Some of the thinking behind Cube was sparked by a comment from Ysrael A. Seinuk, the renowned Cuban-born structural engineer, whom Oppenheim had brought in as engineer of record on Ten Museum Park. Oppenheim casually mentioned some problems he was having with the structural aspects of the poured-concrete shear walls for Cube running through the parking structure. Seinuk—“a structural genius,” in Oppenheim's book—suggested putting the “structure” on the exterior of the building, using dynamically braced steel.

“That led me to think of Cube as an exoskeleton,” Oppenheim told Building Design+Construction. “By using steel and precast concrete slabs, the building would weigh a lot less than with poured concrete, and we would be able to build in half the time and a lot cheaper.”

That suggestion stirred Oppenheim to reflect back on his thesis concept of “flexible infrastructure.” What if Cube could be designed as a set of modules instead of as a more traditional, rigidly defined structure?
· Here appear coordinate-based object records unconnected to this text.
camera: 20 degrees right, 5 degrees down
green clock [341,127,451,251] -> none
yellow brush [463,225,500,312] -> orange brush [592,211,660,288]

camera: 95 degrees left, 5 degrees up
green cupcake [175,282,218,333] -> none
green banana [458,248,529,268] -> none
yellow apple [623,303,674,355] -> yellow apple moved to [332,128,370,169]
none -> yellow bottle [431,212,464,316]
What if the residents themselves could have a say in how those condo modules came together? And what if Cube's users could, in Oppenheim's words, “define their own domain” by connecting two or more modules horizontally or vertically? That would truly begin to fulfill Oppenheim's undergraduate vision of “flexibility by demand.”

Oppenheim's design for Cube calls for a 15-story structure that will allow up to 113 units to be produced off site in 25x25-foot modules and assembled on site as a kit-of-parts. Within certain physical limitations, the preferences of the condo buyers for the number and configuration of their modules will be taken into account in the final design. Five of the modules will be cantilevered from the main structure—their location in the structure had to be locked in to obtain city approval. Oppenheim says he will also create “intentional voids” in the building in order to meet municipal density and FAR restrictions. The modules are expected to run about $600/sf, $800/sf for the penthouse and cantilevered modules.
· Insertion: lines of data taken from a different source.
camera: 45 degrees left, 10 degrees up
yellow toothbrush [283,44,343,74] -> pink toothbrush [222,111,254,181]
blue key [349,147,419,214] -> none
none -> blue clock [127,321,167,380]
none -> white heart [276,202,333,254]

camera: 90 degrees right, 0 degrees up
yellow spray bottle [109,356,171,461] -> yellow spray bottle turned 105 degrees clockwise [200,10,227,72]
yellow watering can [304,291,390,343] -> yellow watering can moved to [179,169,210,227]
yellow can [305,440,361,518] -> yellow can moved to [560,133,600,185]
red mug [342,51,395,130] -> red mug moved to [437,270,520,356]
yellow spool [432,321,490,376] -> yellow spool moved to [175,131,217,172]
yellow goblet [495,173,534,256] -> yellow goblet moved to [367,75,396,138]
Oppenheim is using graphisoft's ArchiCAD to design Cube. “We've located everything around the core, so all the mechanical systems are generated from the center of the building,” he says. The $40 million project will have some retail commercial at street level, with about 180 parking spaces.

Cube is only one of three projects in the city's Design District being designed by Oppenheim's firm for Miami's Nexus Development Group. But like many condominium projects in South Florida, Cube has been put on hiatus, a victim of the subprime mortgage crisis and the flight from condo development. Cor, like Cube, has been designed but is in sales limbo, and Casa, which is under construction, has also been put on hold. (A fourth project in the Nexus Development complex, Canvas, is not an Oppenheim design.)

“There's been a lot of mediocre product on the market,” says Oppenheim. “Good product is going to be successful, but it's going to take time to bring housing prices in line with people's financial comfort level.” Despite current market conditions, Oppenheim says he remains “very bullish” on Miami. “This is a city of the future, a tropical urban metropolis,” he says. “Yes, there's a lot Miami could improve on, but it has tremendous potential as an urban center.”

Meanwhile, Oppenheim is hardly letting the grass grow under his feet. His firm recently won a competition to design a green hotel for Barry Sternlicht, chair and CEO of Starwood Capital Group. The new “luxe-eco” hospitality brand, to be called “1” Hotel & Residences, is being developed in cooperation with the Natural Resources Defense Council. Oppenheim recently completed design development on the prototype, which is expected to roll out in a couple of years.